(GIVEN DATA)
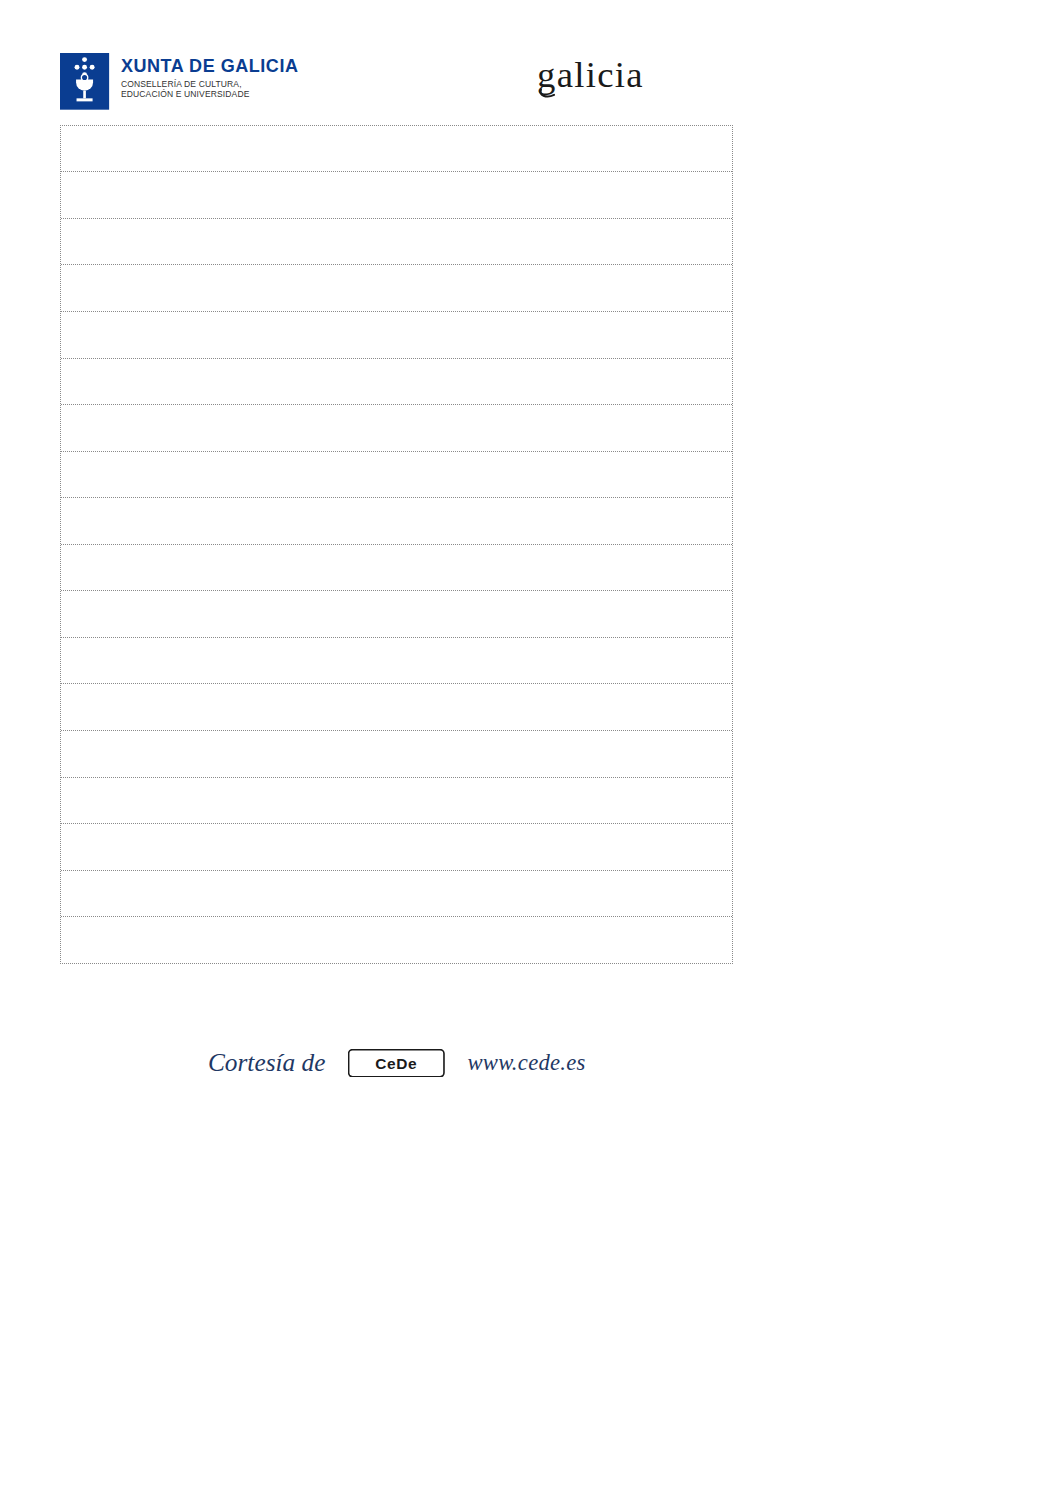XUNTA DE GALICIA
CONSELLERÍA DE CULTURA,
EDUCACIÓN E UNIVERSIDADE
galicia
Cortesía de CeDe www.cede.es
(End GIVEN DATA)
== TASK INSTRUCTIONS ==
The answer should consist only of the lines from the one containing "EDUCACIÓN E UNIVERSIDADE" through the last line of the data, given again exactly.

== REPLY ==
EDUCACIÓN E UNIVERSIDADE
galicia
Cortesía de CeDe www.cede.es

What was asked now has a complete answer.